Nobody's fault (...), nobody's fault but my own, but he wondered whether there wasn't some higher pattern to it. Maybe there will always be men who say the right thing at the right time, who step forward like Thespis at just the right moment of history, and then there will be men like Archie Jones who are just there to make up the numbers. Or, worse still, who are given their big break only to come in on cue and die a death right there, centre stage, for all to see (WT, 23).
The last sentence anticipates the discussion between Samad Iqbal and Archie Jones of the episode igniting the Great Indian Mutiny and of the role supposedly played in it by Samad's ancestor, Mangal Pande, maybe a hero "fighting against the new, holding on to tradition" (WT, 180), maybe "a drunken fool" (WT, 254). The parody of history, whether it involves the colonised Indian subcontinent, British Jamaica, or the Second World War, is a recurrent modality in White Teeth. Again, Smith's irreverence for historic mythography, imperial and colonial as well, seems to betray the impatience of the young generation, pulled as they are by the diverging forces of national heritage and tradition, local appurtenance and global trends.

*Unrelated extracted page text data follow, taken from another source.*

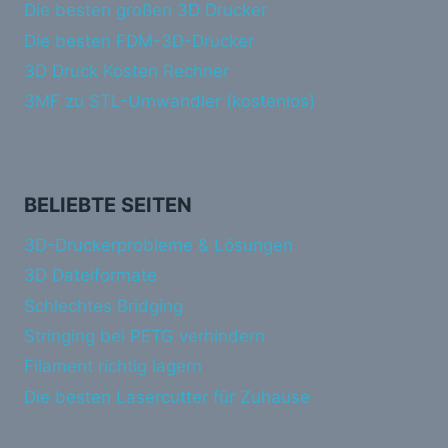
Die besten großen 3D Drucker
Die besten FDM-3D-Drucker
3D Druck Kosten Rechner
3MF zu STL-Umwandler (kostenlos)
BELIEBTE SEITEN
3D-Druckerprobleme & Lösungen
3D Dateiformate
Schlechtes Bridging
Stringing bei PETG verhindern
Filament richtig lagern
Die besten Lasercutter für Zuhause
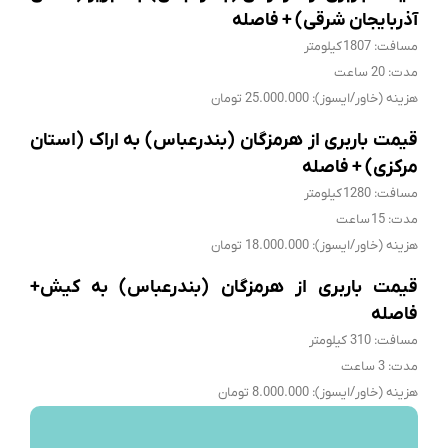
آذربایجان شرقی) + فاصله
مسافت: 1807 کیلومتر
مدت: 20 ساعت
هزینه (خاور/ایسوز): 25.000.000 تومان
قیمت باربری از هرمزگان (بندرعباس) به اراک (استان
مرکزی) + فاصله
مسافت: 1280 کیلومتر
مدت: 15 ساعت
هزینه (خاور/ایسوز): 18.000.000 تومان
قیمت باربری از هرمزگان (بندرعباس) به کیش+
فاصله
مسافت: 310 کیلومتر
مدت: 3 ساعت
هزینه (خاور/ایسوز): 8.000.000 تومان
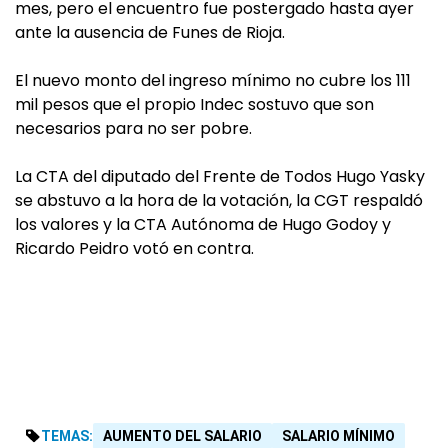
mes, pero el encuentro fue postergado hasta ayer
ante la ausencia de Funes de Rioja.
El nuevo monto del ingreso mínimo no cubre los 111
mil pesos que el propio Indec sostuvo que son
necesarios para no ser pobre.
La CTA del diputado del Frente de Todos Hugo Yasky
se abstuvo a la hora de la votación, la CGT respaldó
los valores y la CTA Autónoma de Hugo Godoy y
Ricardo Peidro votó en contra.
TEMAS:
AUMENTO DEL SALARIO
SALARIO MÍNIMO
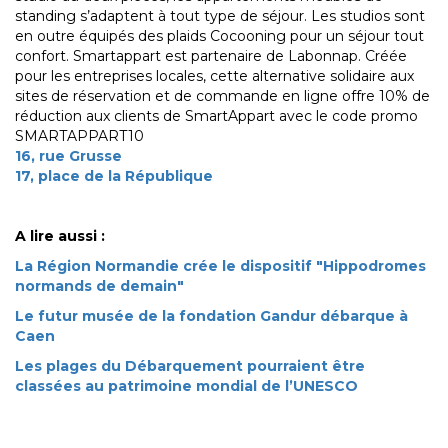
standing s’adaptent à tout type de séjour. Les studios sont
en outre équipés des plaids Cocooning pour un séjour tout
confort. Smartappart est partenaire de Labonnap. Créée
pour les entreprises locales, cette alternative solidaire aux
sites de réservation et de commande en ligne offre 10% de
réduction aux clients de SmartAppart avec le code promo
SMARTAPPART10
16, rue Grusse
17, place de la République
A lire aussi :
La Région Normandie crée le dispositif "Hippodromes
normands de demain"
Le futur musée de la fondation Gandur débarque à
Caen
Les plages du Débarquement pourraient être
classées au patrimoine mondial de l’UNESCO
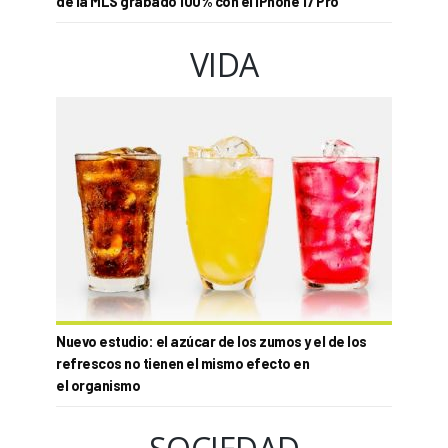
de la MLS grabado 100% con el iPhone 17 Pro
VIDA
Nuevo estudio: el azúcar de los zumos y el de los
refrescos no tienen el mismo efecto en
el organismo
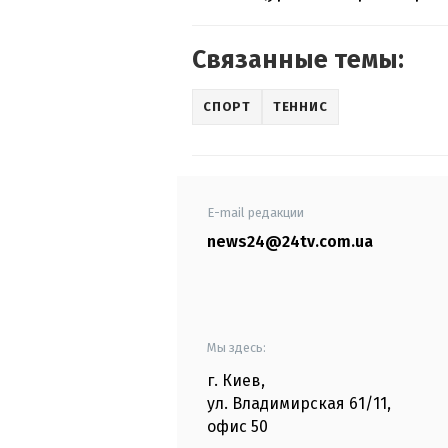
Связанные темы:
СПОРТ
ТЕННИС
E-mail редакции
news24@24tv.com.ua
Мы здесь:
г. Киев
,
ул. Владимирская
61/11,
офис
50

In this thematic perspective, then, The Autograph Man follows White Teeth quite naturally. After leaving behind as irrelevant the struggle for the appropriation of physical and cultural spaces and the negotiation of national identity, which are no longer such pressing concerns for Zadie Smith's indigenous and hybrid generation, the focus now shifts to post-national identity, virtual reality, immaterial jobs and deterritorialised areas, where depleted selves, such as Alex-Li Tandem, wander overburdened by an excess of cultural codes. It is a set of attitudes which can be labelled, quite effectively, narcissistic "globo-claustrophobia", as in the words of no-global spokesperson Naomi Klein:
Of course it's a classic symptom of teenage narcissism to believe that the end of history coincides exactly with your arrival on earth. (...) Still, there is a part of my high-school globo-claustrophobia that has never left me, and in some ways only seems to intensify as time creeps along. What haunts me is not exactly the absence of literal space so much as a deep craving for metaphorical space: release, escape, some kind of open-ended freedom (Klein: 20012, 63-64).
The hope remains that the incredible human potentialities of a world turned global will not be sold out as debased multicultural commodities at the supernational, post-imperial shopping-mall of marketable goods. Where Zadie Smith will situate herself as a novelist, which place she will occupy between self-centred narcissism and political involvement, which creative acts of signification she will invent out of the multiple traditions and discourses of hybridity, is still an open question.